В тот вечерний час я впервые испытал тоскливое чувство бессилия, которое преследовало меня потом под авиабомбежками. Почти все мы были москвичи, в Москве оставались близкие, на их головы сейчас, может быть, сыплются бомбы, а мы стоим среди поля с пустыми подсумками! Бойцам еще не раздали патроны.

Спустя какое-то время завывающие звуки возобновились, на потемневшем небе в разрозненном строю, поодиночке, на гораздо большей высоте, чем раньше, прочь от Москвы потянулись над нами те же бомбардировщики-«юнкерсы». Их было немного, хотелось верить, что зловещую громаду здорово потрепали наши…

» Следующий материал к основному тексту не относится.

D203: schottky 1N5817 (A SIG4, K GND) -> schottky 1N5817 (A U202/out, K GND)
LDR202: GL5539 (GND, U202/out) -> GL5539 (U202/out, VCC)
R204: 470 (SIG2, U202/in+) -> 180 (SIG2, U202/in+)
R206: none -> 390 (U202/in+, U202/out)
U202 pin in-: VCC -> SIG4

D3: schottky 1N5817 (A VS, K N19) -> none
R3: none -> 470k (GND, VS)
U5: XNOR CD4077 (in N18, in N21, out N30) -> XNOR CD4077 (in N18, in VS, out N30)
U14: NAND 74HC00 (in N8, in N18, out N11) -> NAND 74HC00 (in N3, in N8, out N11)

Через день дошли вести, что так оно и было. Главное же, что успокаивало москвичей за судьбы близких, — это известие, что в тот первый налет фашисты сбрасывали на город лишь зажигательные бомбы и возникшие от них пожары к утру были потушены.

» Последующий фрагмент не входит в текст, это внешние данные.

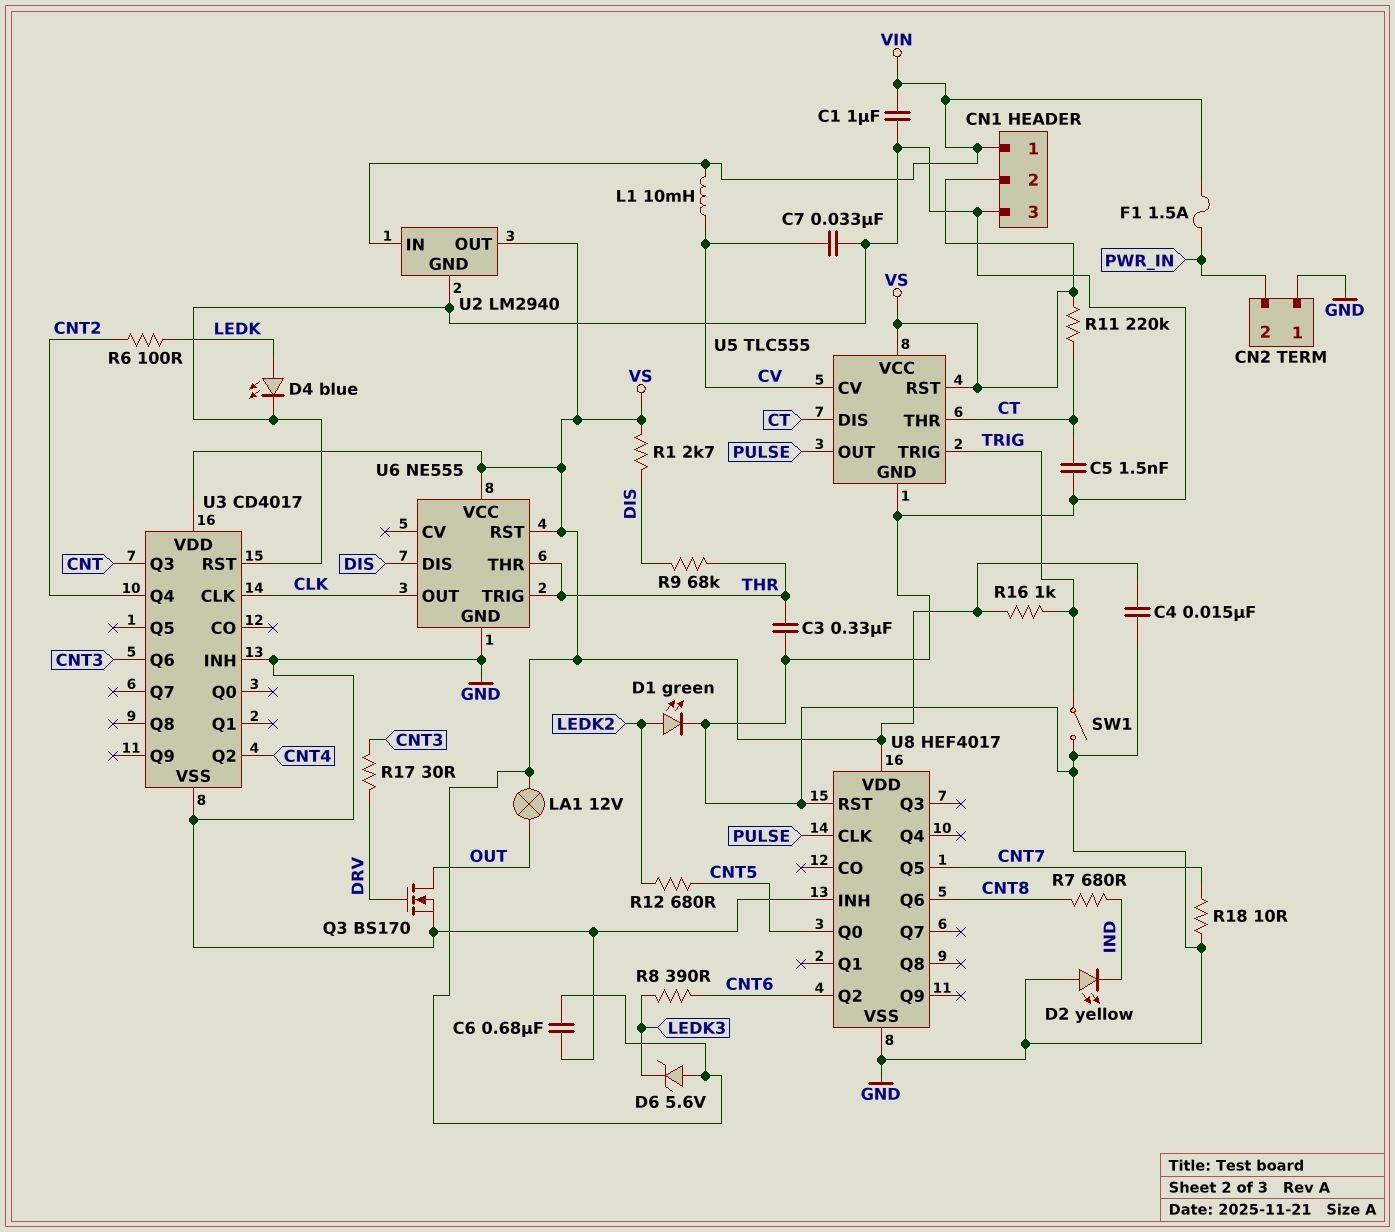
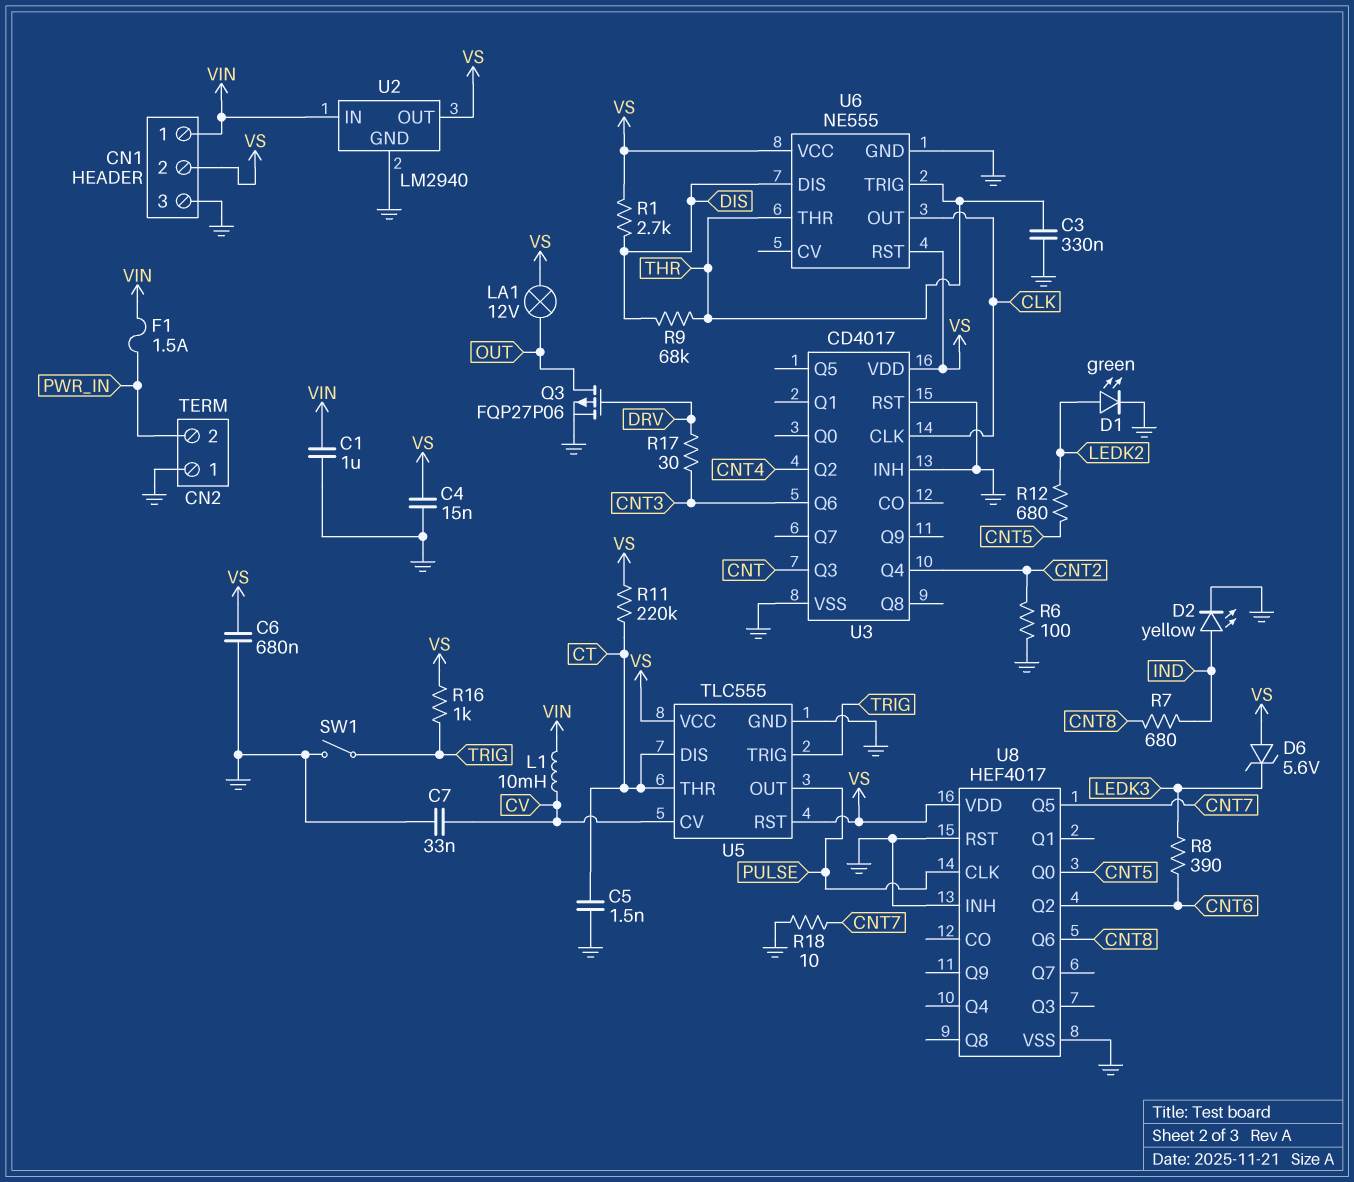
D2: LED yellow (A GND, K IND) -> LED yellow (A IND, K GND)
D4: LED blue (A LEDK, K GND) -> none
Q3: NMOS BS170 (G DRV, D OUT, S GND) -> PMOS FQP27P06 (G DRV, D OUT, S GND)
R6: 100 (CNT2, LEDK) -> 100 (CNT2, GND)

…У нас есть штабная машина, но я ею не пользуюсь, чтобы поскорее натренировать себя для полевой жизни. Шел все время в пешем строю с бойцами, ночевал под плащ-палаткой. От лопаты болели мышцы рук, ломило спину, ходил, точно избитый, ладони горели мозолями, — а все-таки приспособился и за три часа отрывал окопную ячейку для стрелка в рост, с бруствером и бойницей. Отвыкнув за годы домашней жизни спать на открытом воздухе, на сырой земле, а то и под дождем, начал было простужаться: кашлять, и, чего никогда не было, появились вдруг в плевках сгустки крови. В полевой санчасти меня прослушали, выстукали, нашли, что кровь, по счастью, не легочного, а горлового происхождения, из-за сильного кашля. Дали подышать над парами йода, снабдили нашатырно-анисовыми каплями, а тут установилась сухая погода, и кашель затих. Словом, с полевыми условиями бытия, после 20-летнего перерыва, я освоился довольно быстро, чувствую себя «как дома»…

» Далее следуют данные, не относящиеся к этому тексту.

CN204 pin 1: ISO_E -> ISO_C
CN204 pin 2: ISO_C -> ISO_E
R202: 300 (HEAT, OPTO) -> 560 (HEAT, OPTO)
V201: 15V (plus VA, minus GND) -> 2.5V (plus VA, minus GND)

Правда, был еще один казус. В нашем переходе мы, минуя Верею, двигались в направлении Ельни и поставили свой дневной рекорд — 55 километров. (Пишу так подробно, чтобы вы не надумывали себе ложных тревог за меня. В боях участвовать мне пока не приходилось.) Как ни кичусь я спортивной закалкой, а перед вечером жаркого солнечного дня левую ногу мне стала сводить судорога. Превозмогая сильную боль в икре, я еле шагал, прихрамывая. Старался терпеливо ковылять в рядах бойцов, но потом все-таки начал отставать. Боль становилась непереносимой, и я решил: отлежусь где-нибудь в лесу, которым мы шли, а к ночи нагоню полк. С дозволения взводного отхромал в сторону от дороги и растянулся в пахнувшей земляникой траве, пропуская мимо себя колонну за колонной.

Я и не заметил, как заснул. Пробудившись от яростных комариных укусов, снял сапоги, развесил на кусту просушить портянки и начал переваливаться по теплой земле с боку на бок, собирая в рот спелые красные ягоды и отмахиваясь от комаров. Наелся вволю. Но уже садилось солнце, трава понемногу сырела от росы, я встал, обулся и заковылял по дороге, стараясь ставить левую ногу на пятку, так меньше болело. Нагнал своих товарищей, бойцов разведроты, с которой я шел, ночью; ужин для меня в чьем-то котелке сберегли. За ночь нога отдохнула, судорога не возобновлялась.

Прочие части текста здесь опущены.